Heureusement, le texte dont nous allons débattre aujourd'hui ne nous impose pas vos vues macroéconomiques que je réfute, comme vous le savez. Nous aurons l'occasion d'y revenir lors du retour à l'Assemblée du projet de loi de finances pour 2023, du projet de loi de financement de la sécurité sociale (PLFSS) et du projet de loi de programmation des finances publiques (LPFP).
Pour autant, je constate que, même sur ce texte rectificatif qui pose moins de problèmes que ceux que je viens de citer, vous n'avez pas démontré en commission de volonté d'écouter les propositions des oppositions, afin, si ce n'est de déboucher sur un consensus, au moins d'éviter le recours à un passage en force. Les oppositions ont pourtant abordé ce texte de manière très différente des précédents, pour toutes les raisons que j'ai énoncées. Il serait donc incompréhensible, et même inimaginable à mes yeux, que le Gouvernement et la majorité balayent de nouveau d'un revers de main toutes ces propositions, d'autant que certaines relèvent du bon sens élémentaire, au-delà de toute appartenance partisane.

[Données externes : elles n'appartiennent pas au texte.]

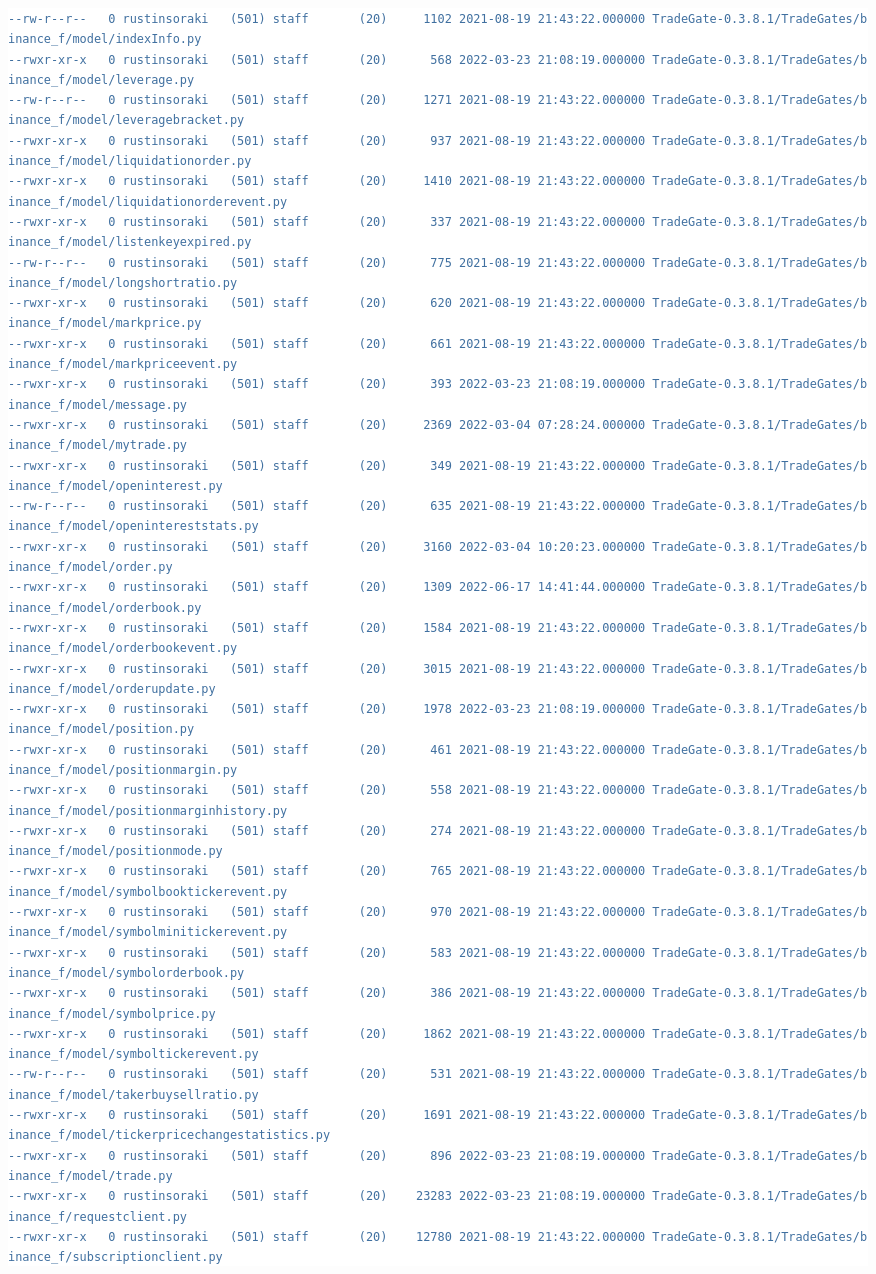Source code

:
 ```diff
--rw-r--r--   0 rustinsoraki   (501) staff       (20)     1102 2021-08-19 21:43:22.000000 TradeGate-0.3.8.1/TradeGates/binance_f/model/indexInfo.py
--rwxr-xr-x   0 rustinsoraki   (501) staff       (20)      568 2022-03-23 21:08:19.000000 TradeGate-0.3.8.1/TradeGates/binance_f/model/leverage.py
--rw-r--r--   0 rustinsoraki   (501) staff       (20)     1271 2021-08-19 21:43:22.000000 TradeGate-0.3.8.1/TradeGates/binance_f/model/leveragebracket.py
--rwxr-xr-x   0 rustinsoraki   (501) staff       (20)      937 2021-08-19 21:43:22.000000 TradeGate-0.3.8.1/TradeGates/binance_f/model/liquidationorder.py
--rwxr-xr-x   0 rustinsoraki   (501) staff       (20)     1410 2021-08-19 21:43:22.000000 TradeGate-0.3.8.1/TradeGates/binance_f/model/liquidationorderevent.py
--rwxr-xr-x   0 rustinsoraki   (501) staff       (20)      337 2021-08-19 21:43:22.000000 TradeGate-0.3.8.1/TradeGates/binance_f/model/listenkeyexpired.py
--rw-r--r--   0 rustinsoraki   (501) staff       (20)      775 2021-08-19 21:43:22.000000 TradeGate-0.3.8.1/TradeGates/binance_f/model/longshortratio.py
--rwxr-xr-x   0 rustinsoraki   (501) staff       (20)      620 2021-08-19 21:43:22.000000 TradeGate-0.3.8.1/TradeGates/binance_f/model/markprice.py
--rwxr-xr-x   0 rustinsoraki   (501) staff       (20)      661 2021-08-19 21:43:22.000000 TradeGate-0.3.8.1/TradeGates/binance_f/model/markpriceevent.py
--rwxr-xr-x   0 rustinsoraki   (501) staff       (20)      393 2022-03-23 21:08:19.000000 TradeGate-0.3.8.1/TradeGates/binance_f/model/message.py
--rwxr-xr-x   0 rustinsoraki   (501) staff       (20)     2369 2022-03-04 07:28:24.000000 TradeGate-0.3.8.1/TradeGates/binance_f/model/mytrade.py
--rwxr-xr-x   0 rustinsoraki   (501) staff       (20)      349 2021-08-19 21:43:22.000000 TradeGate-0.3.8.1/TradeGates/binance_f/model/openinterest.py
--rw-r--r--   0 rustinsoraki   (501) staff       (20)      635 2021-08-19 21:43:22.000000 TradeGate-0.3.8.1/TradeGates/binance_f/model/openintereststats.py
--rwxr-xr-x   0 rustinsoraki   (501) staff       (20)     3160 2022-03-04 10:20:23.000000 TradeGate-0.3.8.1/TradeGates/binance_f/model/order.py
--rwxr-xr-x   0 rustinsoraki   (501) staff       (20)     1309 2022-06-17 14:41:44.000000 TradeGate-0.3.8.1/TradeGates/binance_f/model/orderbook.py
--rwxr-xr-x   0 rustinsoraki   (501) staff       (20)     1584 2021-08-19 21:43:22.000000 TradeGate-0.3.8.1/TradeGates/binance_f/model/orderbookevent.py
--rwxr-xr-x   0 rustinsoraki   (501) staff       (20)     3015 2021-08-19 21:43:22.000000 TradeGate-0.3.8.1/TradeGates/binance_f/model/orderupdate.py
--rwxr-xr-x   0 rustinsoraki   (501) staff       (20)     1978 2022-03-23 21:08:19.000000 TradeGate-0.3.8.1/TradeGates/binance_f/model/position.py
--rwxr-xr-x   0 rustinsoraki   (501) staff       (20)      461 2021-08-19 21:43:22.000000 TradeGate-0.3.8.1/TradeGates/binance_f/model/positionmargin.py
--rwxr-xr-x   0 rustinsoraki   (501) staff       (20)      558 2021-08-19 21:43:22.000000 TradeGate-0.3.8.1/TradeGates/binance_f/model/positionmarginhistory.py
--rwxr-xr-x   0 rustinsoraki   (501) staff       (20)      274 2021-08-19 21:43:22.000000 TradeGate-0.3.8.1/TradeGates/binance_f/model/positionmode.py
--rwxr-xr-x   0 rustinsoraki   (501) staff       (20)      765 2021-08-19 21:43:22.000000 TradeGate-0.3.8.1/TradeGates/binance_f/model/symbolbooktickerevent.py
--rwxr-xr-x   0 rustinsoraki   (501) staff       (20)      970 2021-08-19 21:43:22.000000 TradeGate-0.3.8.1/TradeGates/binance_f/model/symbolminitickerevent.py
--rwxr-xr-x   0 rustinsoraki   (501) staff       (20)      583 2021-08-19 21:43:22.000000 TradeGate-0.3.8.1/TradeGates/binance_f/model/symbolorderbook.py
--rwxr-xr-x   0 rustinsoraki   (501) staff       (20)      386 2021-08-19 21:43:22.000000 TradeGate-0.3.8.1/TradeGates/binance_f/model/symbolprice.py
--rwxr-xr-x   0 rustinsoraki   (501) staff       (20)     1862 2021-08-19 21:43:22.000000 TradeGate-0.3.8.1/TradeGates/binance_f/model/symboltickerevent.py
--rw-r--r--   0 rustinsoraki   (501) staff       (20)      531 2021-08-19 21:43:22.000000 TradeGate-0.3.8.1/TradeGates/binance_f/model/takerbuysellratio.py
--rwxr-xr-x   0 rustinsoraki   (501) staff       (20)     1691 2021-08-19 21:43:22.000000 TradeGate-0.3.8.1/TradeGates/binance_f/model/tickerpricechangestatistics.py
--rwxr-xr-x   0 rustinsoraki   (501) staff       (20)      896 2022-03-23 21:08:19.000000 TradeGate-0.3.8.1/TradeGates/binance_f/model/trade.py
--rwxr-xr-x   0 rustinsoraki   (501) staff       (20)    23283 2022-03-23 21:08:19.000000 TradeGate-0.3.8.1/TradeGates/binance_f/requestclient.py
--rwxr-xr-x   0 rustinsoraki   (501) staff       (20)    12780 2021-08-19 21:43:22.000000 TradeGate-0.3.8.1/TradeGates/binance_f/subscriptionclient.py
```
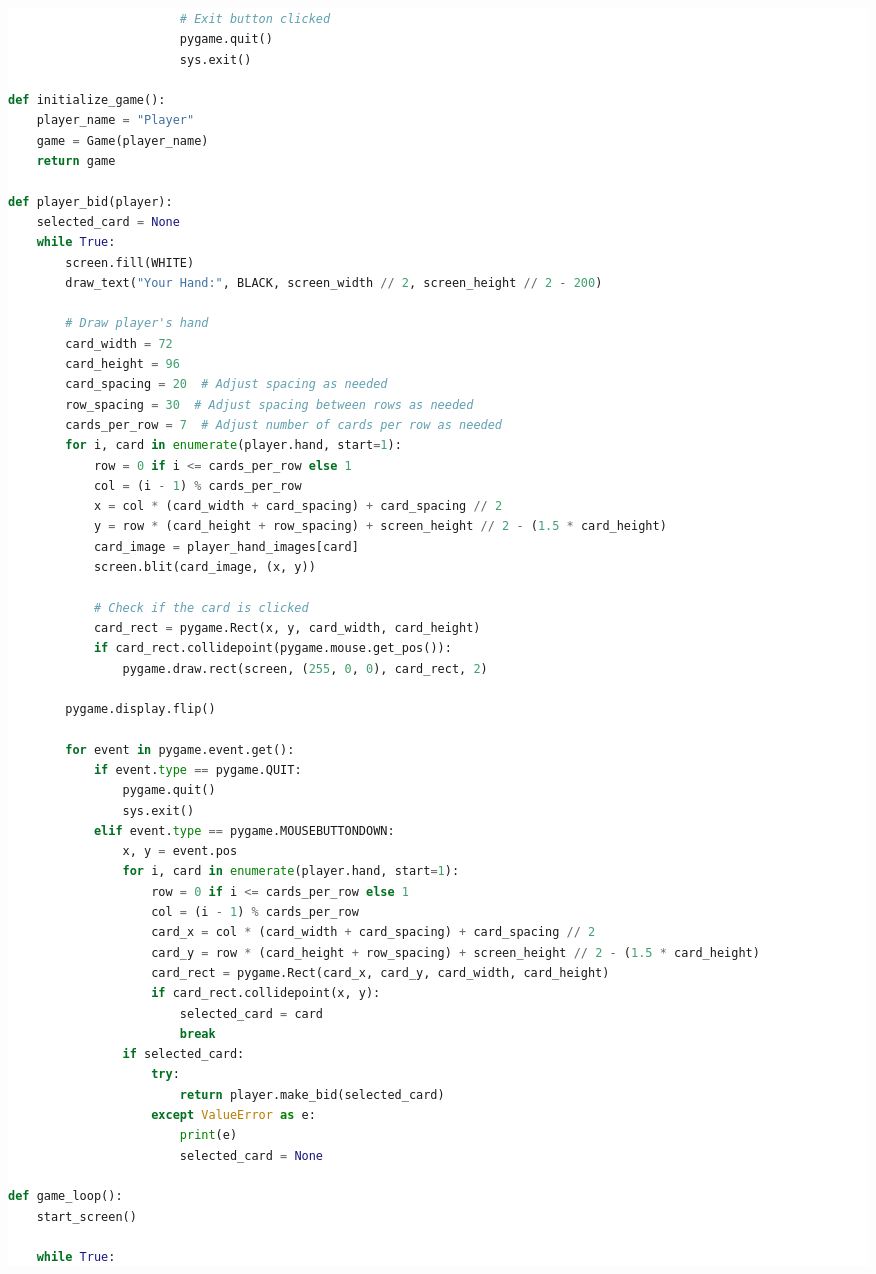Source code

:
 ```python
                        # Exit button clicked
                        pygame.quit()
                        sys.exit()

def initialize_game():
    player_name = "Player"
    game = Game(player_name)
    return game

def player_bid(player):
    selected_card = None
    while True:
        screen.fill(WHITE)
        draw_text("Your Hand:", BLACK, screen_width // 2, screen_height // 2 - 200)
        
        # Draw player's hand
        card_width = 72
        card_height = 96
        card_spacing = 20  # Adjust spacing as needed
        row_spacing = 30  # Adjust spacing between rows as needed
        cards_per_row = 7  # Adjust number of cards per row as needed
        for i, card in enumerate(player.hand, start=1):
            row = 0 if i <= cards_per_row else 1
            col = (i - 1) % cards_per_row
            x = col * (card_width + card_spacing) + card_spacing // 2
            y = row * (card_height + row_spacing) + screen_height // 2 - (1.5 * card_height)
            card_image = player_hand_images[card]
            screen.blit(card_image, (x, y))
            
            # Check if the card is clicked
            card_rect = pygame.Rect(x, y, card_width, card_height)
            if card_rect.collidepoint(pygame.mouse.get_pos()):
                pygame.draw.rect(screen, (255, 0, 0), card_rect, 2)
        
        pygame.display.flip()

        for event in pygame.event.get():
            if event.type == pygame.QUIT:
                pygame.quit()
                sys.exit()
            elif event.type == pygame.MOUSEBUTTONDOWN:
                x, y = event.pos
                for i, card in enumerate(player.hand, start=1):
                    row = 0 if i <= cards_per_row else 1
                    col = (i - 1) % cards_per_row
                    card_x = col * (card_width + card_spacing) + card_spacing // 2
                    card_y = row * (card_height + row_spacing) + screen_height // 2 - (1.5 * card_height)
                    card_rect = pygame.Rect(card_x, card_y, card_width, card_height)
                    if card_rect.collidepoint(x, y):
                        selected_card = card
                        break
                if selected_card:
                    try:
                        return player.make_bid(selected_card)
                    except ValueError as e:
                        print(e)
                        selected_card = None

def game_loop():
    start_screen()
    
    while True:
```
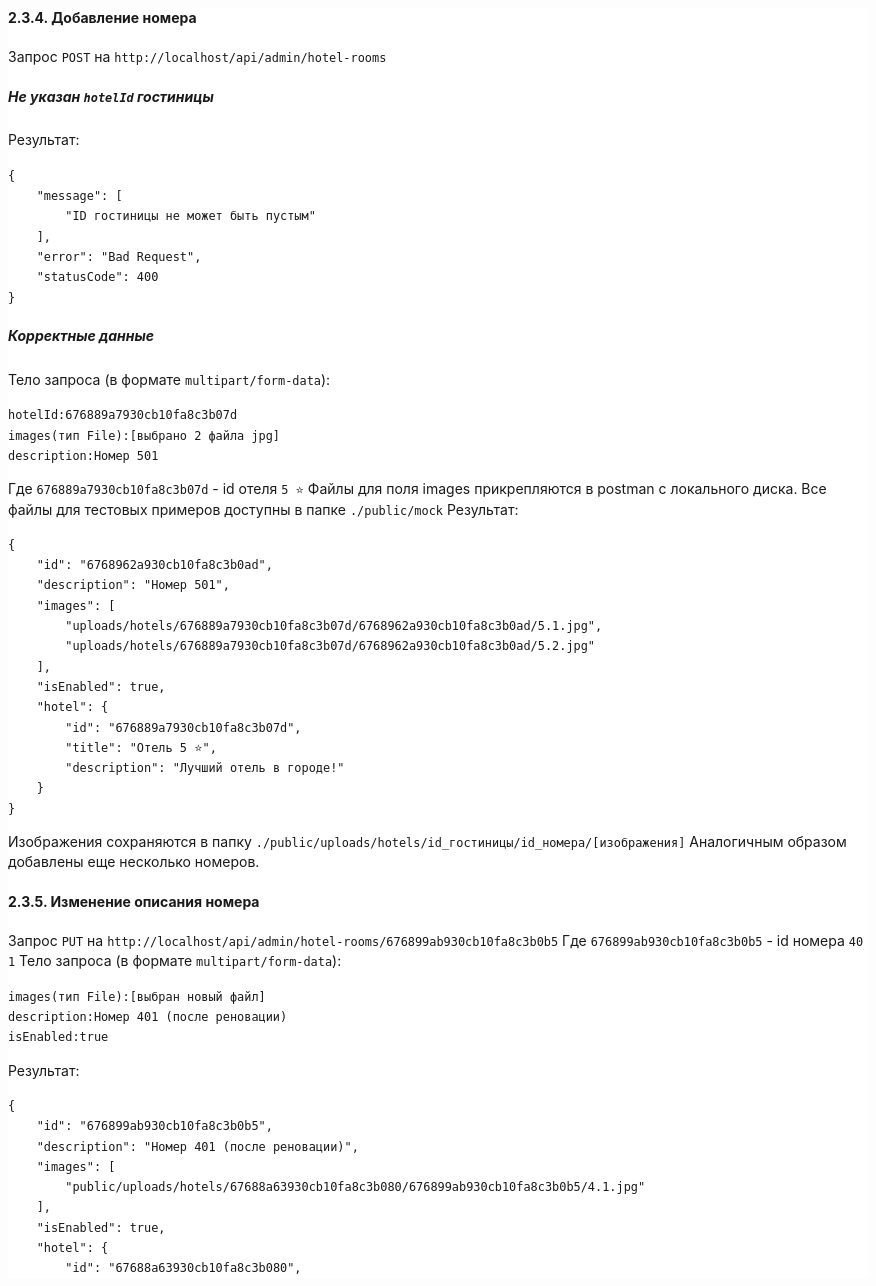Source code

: #### 2.3.4. Добавление номера
Запрос `POST` на `http://localhost/api/admin/hotel-rooms`

##### Не указан `hotelId` гостиницы 
Результат: 
```
{
    "message": [
        "ID гостиницы не может быть пустым"
    ],
    "error": "Bad Request",
    "statusCode": 400
}
```

##### Корректные данные 
Тело запроса  (в формате `multipart/form-data`): 
```
hotelId:676889a7930cb10fa8c3b07d 
images(тип File):[выбрано 2 файла jpg]
description:Номер 501
```
Где `676889a7930cb10fa8c3b07d` - id отеля `5 ⭐`
Файлы для поля images прикрепляются в postman с локального диска.
Все файлы для тестовых примеров доступны в папке `./public/mock`
Результат: 
```
{
    "id": "6768962a930cb10fa8c3b0ad",
    "description": "Номер 501",
    "images": [
        "uploads/hotels/676889a7930cb10fa8c3b07d/6768962a930cb10fa8c3b0ad/5.1.jpg",
        "uploads/hotels/676889a7930cb10fa8c3b07d/6768962a930cb10fa8c3b0ad/5.2.jpg"
    ],
    "isEnabled": true,
    "hotel": {
        "id": "676889a7930cb10fa8c3b07d",
        "title": "Отель 5 ⭐",
        "description": "Лучший отель в городе!"
    }
}
```
Изображения сохраняются в папку `./public/uploads/hotels/id_гостиницы/id_номера/[изображения]`
Аналогичным образом добавлены еще несколько номеров.  

#### 2.3.5. Изменение описания номера
Запрос `PUT` на `http://localhost/api/admin/hotel-rooms/676899ab930cb10fa8c3b0b5`
Где `676899ab930cb10fa8c3b0b5` - id номера `401`
Тело запроса  (в формате `multipart/form-data`): 
```
images(тип File):[выбран новый файл]
description:Номер 401 (после реновации)
isEnabled:true
```
Результат: 
```
{
    "id": "676899ab930cb10fa8c3b0b5",
    "description": "Номер 401 (после реновации)",
    "images": [
        "public/uploads/hotels/67688a63930cb10fa8c3b080/676899ab930cb10fa8c3b0b5/4.1.jpg"
    ],
    "isEnabled": true,
    "hotel": {
        "id": "67688a63930cb10fa8c3b080",
```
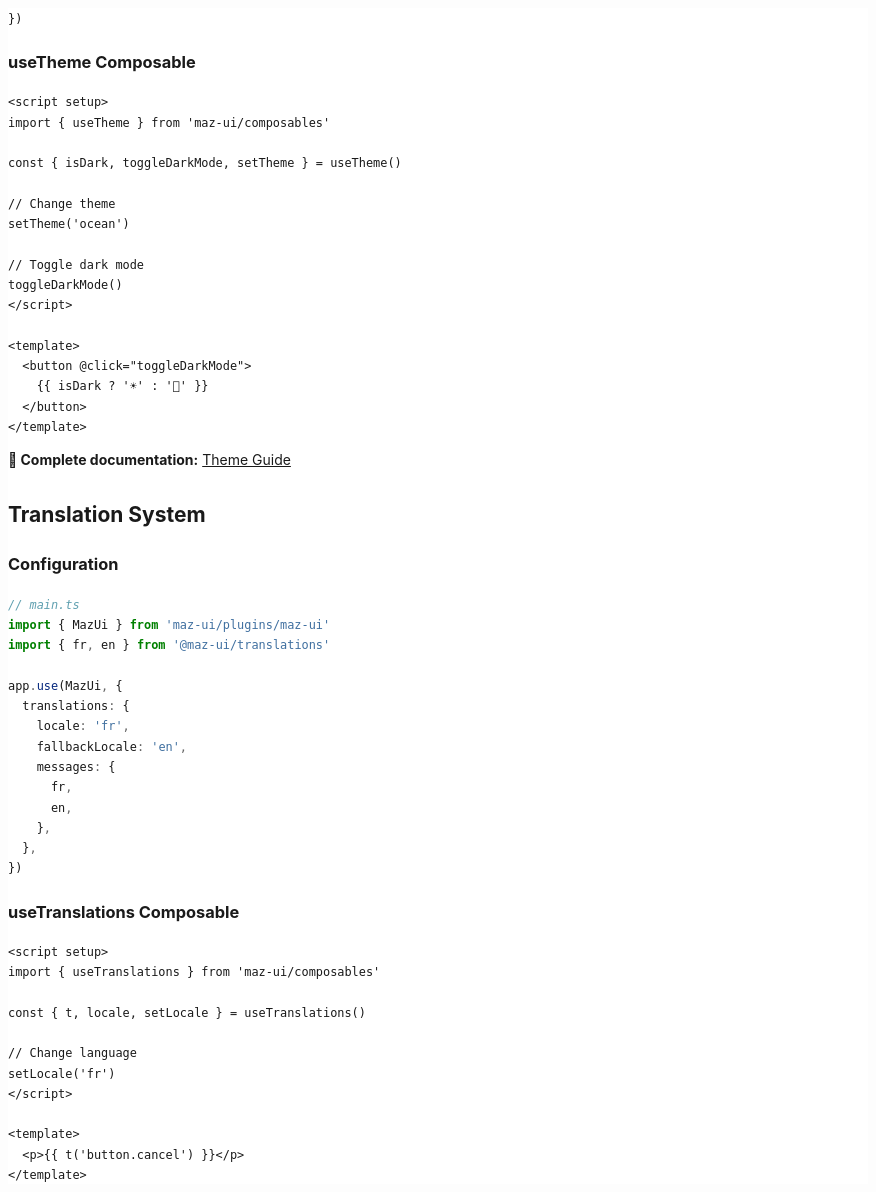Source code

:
```typescript
})
```

### useTheme Composable

```vue
<script setup>
import { useTheme } from 'maz-ui/composables'

const { isDark, toggleDarkMode, setTheme } = useTheme()

// Change theme
setTheme('ocean')

// Toggle dark mode
toggleDarkMode()
</script>

<template>
  <button @click="toggleDarkMode">
    {{ isDark ? '☀️' : '🌙' }}
  </button>
</template>
```

**📖 Complete documentation:** [Theme Guide](/guide/themes)

## Translation System

### Configuration

```typescript
// main.ts
import { MazUi } from 'maz-ui/plugins/maz-ui'
import { fr, en } from '@maz-ui/translations'

app.use(MazUi, {
  translations: {
    locale: 'fr',
    fallbackLocale: 'en',
    messages: {
      fr,
      en,
    },
  },
})
```

### useTranslations Composable

```vue
<script setup>
import { useTranslations } from 'maz-ui/composables'

const { t, locale, setLocale } = useTranslations()

// Change language
setLocale('fr')
</script>

<template>
  <p>{{ t('button.cancel') }}</p>
</template>
```

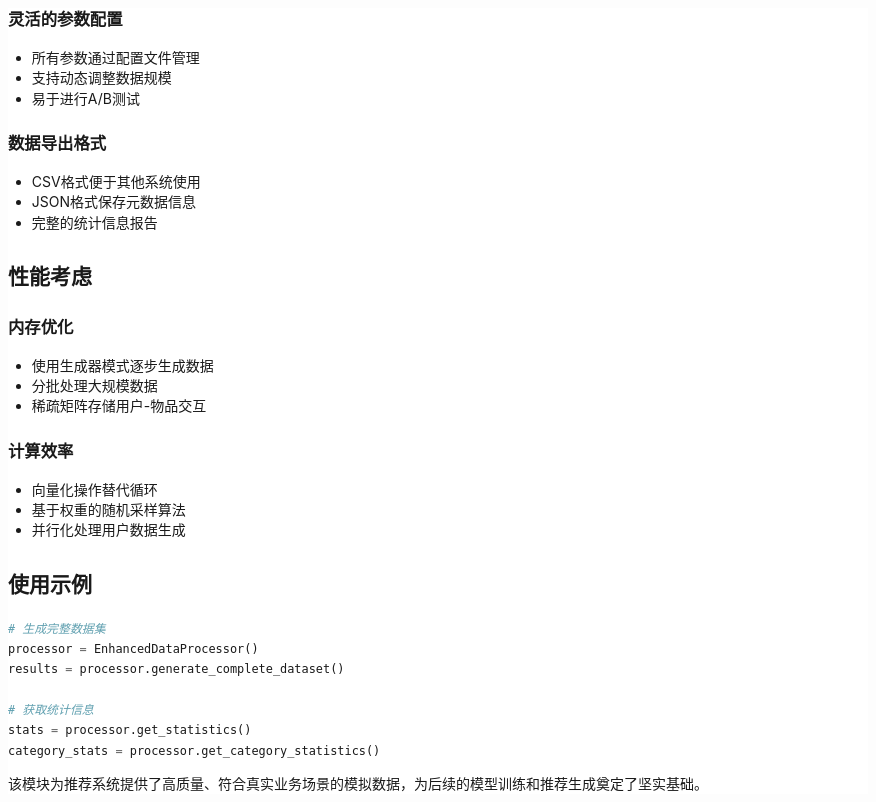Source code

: ### 灵活的参数配置
- 所有参数通过配置文件管理
- 支持动态调整数据规模
- 易于进行A/B测试

### 数据导出格式
- CSV格式便于其他系统使用
- JSON格式保存元数据信息
- 完整的统计信息报告

## 性能考虑

### 内存优化
- 使用生成器模式逐步生成数据
- 分批处理大规模数据
- 稀疏矩阵存储用户-物品交互

### 计算效率
- 向量化操作替代循环
- 基于权重的随机采样算法
- 并行化处理用户数据生成

## 使用示例

```python
# 生成完整数据集
processor = EnhancedDataProcessor()
results = processor.generate_complete_dataset()

# 获取统计信息
stats = processor.get_statistics()
category_stats = processor.get_category_statistics()
```

该模块为推荐系统提供了高质量、符合真实业务场景的模拟数据，为后续的模型训练和推荐生成奠定了坚实基础。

Je pense à l'amendement que j'ai déposé avec mon groupe La France insoumise-Nouvelle Union populaire, écologique et sociale (LFI – NUPES) visant à octroyer aux personnels médicaux municipaux la prime Ségur dont ils ont été privés, mais aussi à l'amendement attribuant une aide exceptionnelle aux ménages se chauffant au bois, lesquels ont été injustement exclus des aides pour le chauffage au fioul, alors même que tout avait été fait pour les convaincre de changer leur chaudière. Je pense enfin aux amendements renforçant le soutien à l'aide alimentaire, à l'heure où plus de 8 millions de personnes ont faim dans notre pays ; à ceux visant à améliorer la rénovation thermique globale des logements, même si je doute que nous parvenions à les imposer, ou encore à l'amendement visant à transformer la réduction d'impôt en crédit d'impôt pour les Ehpad.
J'attends de ce débat, monsieur le ministre délégué, des actes, promus par vos oppositions, en faveur de l'intérêt général des Français. La balle est vraiment dans votre camp.